An immediate fertiliser and lime subsidy is needed for farmers in the west of Ireland to ensure there will be enough silage for next winter, according to Mayo Irish Farmers' Association (IFA) chair Jarlath Walsh.

He said following a meeting of the Mayo IFA executive on Wednesday evening that there will be a "fodder crisis" if fertiliser is not spread now.

Walsh argued that if farmers have the same funds to buy fertiliser this year as they did last year, the volume would be cut by one third.

Spreading less

"The lower income sectors are spreading a lot less this year. We need to be putting out these fertilisers now when they will work their best.

"There is already precedent there in Europe to aid farmers. We saw Polish farmers received a subsidy for fertiliser," he said.

Mayo IFA branch delegates all expressed concerns at the meeting that many drystock farmers across the west of Ireland had purchased very little fertiliser this spring due to the exorbitant costs and reduced availability.

"Fertiliser prices have quadrupled since this time last year, thus resulting in many farmers not purchasing fertiliser, which will lead to fodder shortages next autumn and spring.

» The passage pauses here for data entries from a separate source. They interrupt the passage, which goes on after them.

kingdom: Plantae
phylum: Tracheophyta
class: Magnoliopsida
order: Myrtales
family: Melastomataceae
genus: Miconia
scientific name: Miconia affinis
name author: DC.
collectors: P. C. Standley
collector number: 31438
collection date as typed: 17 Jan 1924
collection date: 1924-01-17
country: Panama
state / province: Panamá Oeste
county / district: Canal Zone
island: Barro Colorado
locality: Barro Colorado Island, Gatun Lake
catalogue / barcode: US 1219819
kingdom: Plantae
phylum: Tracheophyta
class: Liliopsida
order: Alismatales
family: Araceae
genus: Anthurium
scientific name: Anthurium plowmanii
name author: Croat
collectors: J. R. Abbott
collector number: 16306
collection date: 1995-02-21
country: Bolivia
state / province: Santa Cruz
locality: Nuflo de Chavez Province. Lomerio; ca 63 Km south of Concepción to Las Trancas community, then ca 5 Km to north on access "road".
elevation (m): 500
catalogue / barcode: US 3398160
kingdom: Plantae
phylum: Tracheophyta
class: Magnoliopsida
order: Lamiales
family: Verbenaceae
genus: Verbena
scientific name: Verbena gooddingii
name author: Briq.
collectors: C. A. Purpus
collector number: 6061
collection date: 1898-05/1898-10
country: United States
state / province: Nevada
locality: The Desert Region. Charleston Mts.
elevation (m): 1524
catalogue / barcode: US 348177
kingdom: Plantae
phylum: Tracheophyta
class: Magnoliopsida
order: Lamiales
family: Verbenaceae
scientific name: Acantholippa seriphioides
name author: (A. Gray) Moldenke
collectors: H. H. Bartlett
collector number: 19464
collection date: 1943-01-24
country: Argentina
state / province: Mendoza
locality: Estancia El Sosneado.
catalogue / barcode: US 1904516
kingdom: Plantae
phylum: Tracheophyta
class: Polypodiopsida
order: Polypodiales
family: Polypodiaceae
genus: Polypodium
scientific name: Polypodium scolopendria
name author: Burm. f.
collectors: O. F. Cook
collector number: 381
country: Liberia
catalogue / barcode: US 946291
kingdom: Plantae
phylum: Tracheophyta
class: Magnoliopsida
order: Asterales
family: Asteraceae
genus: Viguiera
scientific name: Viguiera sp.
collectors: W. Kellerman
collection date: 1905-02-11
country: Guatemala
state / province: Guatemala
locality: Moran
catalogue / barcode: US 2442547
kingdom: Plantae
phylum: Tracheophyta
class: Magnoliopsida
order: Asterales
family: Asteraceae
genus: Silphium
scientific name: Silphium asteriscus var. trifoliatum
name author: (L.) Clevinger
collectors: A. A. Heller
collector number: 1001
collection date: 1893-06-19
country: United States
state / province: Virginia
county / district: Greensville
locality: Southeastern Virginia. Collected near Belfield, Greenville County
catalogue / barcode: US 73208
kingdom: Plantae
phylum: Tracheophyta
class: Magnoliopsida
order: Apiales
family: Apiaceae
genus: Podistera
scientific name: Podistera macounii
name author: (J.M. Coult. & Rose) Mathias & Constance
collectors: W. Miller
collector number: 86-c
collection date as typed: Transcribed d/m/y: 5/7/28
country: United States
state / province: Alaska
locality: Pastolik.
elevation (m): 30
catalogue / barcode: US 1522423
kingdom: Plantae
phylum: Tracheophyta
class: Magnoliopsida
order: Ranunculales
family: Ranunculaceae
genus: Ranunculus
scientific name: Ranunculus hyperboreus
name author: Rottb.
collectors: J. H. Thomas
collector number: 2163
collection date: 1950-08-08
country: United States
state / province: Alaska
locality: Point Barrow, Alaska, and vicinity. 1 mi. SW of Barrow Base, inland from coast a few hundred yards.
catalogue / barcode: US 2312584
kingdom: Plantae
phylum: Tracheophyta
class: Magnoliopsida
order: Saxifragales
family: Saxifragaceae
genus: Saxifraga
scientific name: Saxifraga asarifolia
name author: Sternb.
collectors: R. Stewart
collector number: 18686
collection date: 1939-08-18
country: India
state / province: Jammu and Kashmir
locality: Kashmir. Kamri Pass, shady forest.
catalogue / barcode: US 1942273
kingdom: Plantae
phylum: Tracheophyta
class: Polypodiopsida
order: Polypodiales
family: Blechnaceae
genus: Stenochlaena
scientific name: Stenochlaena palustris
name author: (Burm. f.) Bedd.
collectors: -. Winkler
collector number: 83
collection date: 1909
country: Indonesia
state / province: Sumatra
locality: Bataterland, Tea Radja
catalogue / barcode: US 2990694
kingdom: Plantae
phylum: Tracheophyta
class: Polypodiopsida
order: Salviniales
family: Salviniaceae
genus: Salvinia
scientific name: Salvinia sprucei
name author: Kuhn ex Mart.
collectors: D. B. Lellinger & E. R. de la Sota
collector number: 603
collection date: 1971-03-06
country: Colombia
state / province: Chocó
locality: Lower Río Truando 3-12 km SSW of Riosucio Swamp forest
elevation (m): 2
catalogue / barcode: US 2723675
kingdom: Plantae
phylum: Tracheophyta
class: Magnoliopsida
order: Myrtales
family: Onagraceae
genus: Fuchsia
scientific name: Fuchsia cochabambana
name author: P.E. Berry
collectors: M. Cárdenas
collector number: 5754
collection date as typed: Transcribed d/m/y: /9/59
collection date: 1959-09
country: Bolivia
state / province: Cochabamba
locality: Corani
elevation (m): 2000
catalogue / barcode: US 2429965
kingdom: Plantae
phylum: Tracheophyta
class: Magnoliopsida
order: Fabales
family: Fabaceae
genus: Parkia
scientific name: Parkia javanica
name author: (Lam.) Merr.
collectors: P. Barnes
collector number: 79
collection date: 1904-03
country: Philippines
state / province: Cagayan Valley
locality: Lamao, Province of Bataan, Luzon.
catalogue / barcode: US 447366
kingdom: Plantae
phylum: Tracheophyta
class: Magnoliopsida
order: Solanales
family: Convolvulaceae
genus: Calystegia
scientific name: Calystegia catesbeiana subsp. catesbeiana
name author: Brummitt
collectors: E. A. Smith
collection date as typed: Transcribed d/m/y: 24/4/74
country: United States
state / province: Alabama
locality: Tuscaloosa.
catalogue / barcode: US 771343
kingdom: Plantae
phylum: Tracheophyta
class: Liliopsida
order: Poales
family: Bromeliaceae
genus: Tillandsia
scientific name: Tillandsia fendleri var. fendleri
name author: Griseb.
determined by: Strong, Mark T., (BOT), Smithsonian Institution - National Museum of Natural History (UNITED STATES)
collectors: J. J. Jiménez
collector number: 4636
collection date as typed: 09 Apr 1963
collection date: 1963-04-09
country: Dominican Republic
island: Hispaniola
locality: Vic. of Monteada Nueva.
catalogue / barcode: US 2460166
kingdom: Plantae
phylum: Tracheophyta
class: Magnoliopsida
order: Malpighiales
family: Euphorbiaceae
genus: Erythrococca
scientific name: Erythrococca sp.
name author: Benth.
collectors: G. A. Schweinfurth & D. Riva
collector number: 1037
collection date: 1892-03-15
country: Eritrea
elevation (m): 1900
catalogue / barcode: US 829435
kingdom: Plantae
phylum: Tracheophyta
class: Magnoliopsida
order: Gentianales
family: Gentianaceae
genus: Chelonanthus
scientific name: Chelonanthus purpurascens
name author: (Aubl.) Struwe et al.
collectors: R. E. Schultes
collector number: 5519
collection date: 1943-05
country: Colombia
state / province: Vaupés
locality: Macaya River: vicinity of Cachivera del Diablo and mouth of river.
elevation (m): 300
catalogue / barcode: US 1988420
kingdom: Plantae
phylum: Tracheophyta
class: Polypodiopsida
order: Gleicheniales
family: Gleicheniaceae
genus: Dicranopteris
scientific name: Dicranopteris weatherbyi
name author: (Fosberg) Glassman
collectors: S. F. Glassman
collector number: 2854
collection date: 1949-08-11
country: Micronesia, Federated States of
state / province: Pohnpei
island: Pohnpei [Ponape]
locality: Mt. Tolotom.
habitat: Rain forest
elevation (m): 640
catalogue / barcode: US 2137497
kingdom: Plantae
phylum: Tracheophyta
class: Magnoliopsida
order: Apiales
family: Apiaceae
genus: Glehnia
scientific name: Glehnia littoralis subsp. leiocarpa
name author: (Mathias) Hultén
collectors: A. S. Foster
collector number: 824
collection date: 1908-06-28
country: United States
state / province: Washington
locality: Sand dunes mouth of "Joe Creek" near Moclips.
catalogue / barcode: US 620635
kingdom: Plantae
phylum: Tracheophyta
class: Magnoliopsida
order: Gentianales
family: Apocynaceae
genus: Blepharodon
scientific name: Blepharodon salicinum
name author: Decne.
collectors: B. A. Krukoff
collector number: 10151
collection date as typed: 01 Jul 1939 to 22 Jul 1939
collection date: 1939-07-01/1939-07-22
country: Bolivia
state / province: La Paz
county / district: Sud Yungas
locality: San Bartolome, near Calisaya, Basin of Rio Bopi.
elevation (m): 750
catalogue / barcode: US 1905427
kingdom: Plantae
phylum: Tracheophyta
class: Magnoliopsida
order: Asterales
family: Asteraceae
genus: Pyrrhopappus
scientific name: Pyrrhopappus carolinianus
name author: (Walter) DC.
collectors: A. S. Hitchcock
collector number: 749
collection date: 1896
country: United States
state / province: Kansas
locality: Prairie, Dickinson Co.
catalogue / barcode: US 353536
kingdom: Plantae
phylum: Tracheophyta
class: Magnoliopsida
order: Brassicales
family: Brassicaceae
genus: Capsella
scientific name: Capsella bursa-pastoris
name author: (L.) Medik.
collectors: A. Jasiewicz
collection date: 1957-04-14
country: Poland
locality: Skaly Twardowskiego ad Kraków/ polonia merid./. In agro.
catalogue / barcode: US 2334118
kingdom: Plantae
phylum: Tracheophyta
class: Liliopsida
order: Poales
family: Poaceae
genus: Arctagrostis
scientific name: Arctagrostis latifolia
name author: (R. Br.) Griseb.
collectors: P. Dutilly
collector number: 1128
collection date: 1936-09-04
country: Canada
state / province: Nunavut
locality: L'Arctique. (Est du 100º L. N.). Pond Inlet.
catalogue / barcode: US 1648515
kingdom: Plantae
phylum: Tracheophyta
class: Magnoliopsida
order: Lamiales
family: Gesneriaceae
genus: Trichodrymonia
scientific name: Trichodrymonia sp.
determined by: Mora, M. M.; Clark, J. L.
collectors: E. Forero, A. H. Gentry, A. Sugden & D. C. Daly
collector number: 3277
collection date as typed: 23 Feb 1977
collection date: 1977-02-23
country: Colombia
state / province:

This could become a critical situation on many farms across the west

"This could become a critical situation on many farms across the west if action is not taken during the critical growing season," Walsh said.

Walsh went on to to say that the IFA, over many years, had highlighted the exorbitant EU tariffs imposed on fertiliser, which ultimately drove up prices.

He said the war in Ukraine has made things much more difficult in accessing supplies and both the EU and the Irish Government needed to act on this.

"The only way to avert a fodder crisis next year was the immediate introduction of a fertiliser and lime subsidy," he said.


Walsh added that contractors are also under significant financial pressure between the cost of fuel and machinery.

"From the contractors' point of view, they need more VAT reduction on diesel and the Government and EU can't forget about them.

"They're an important cog in the wheel," he said.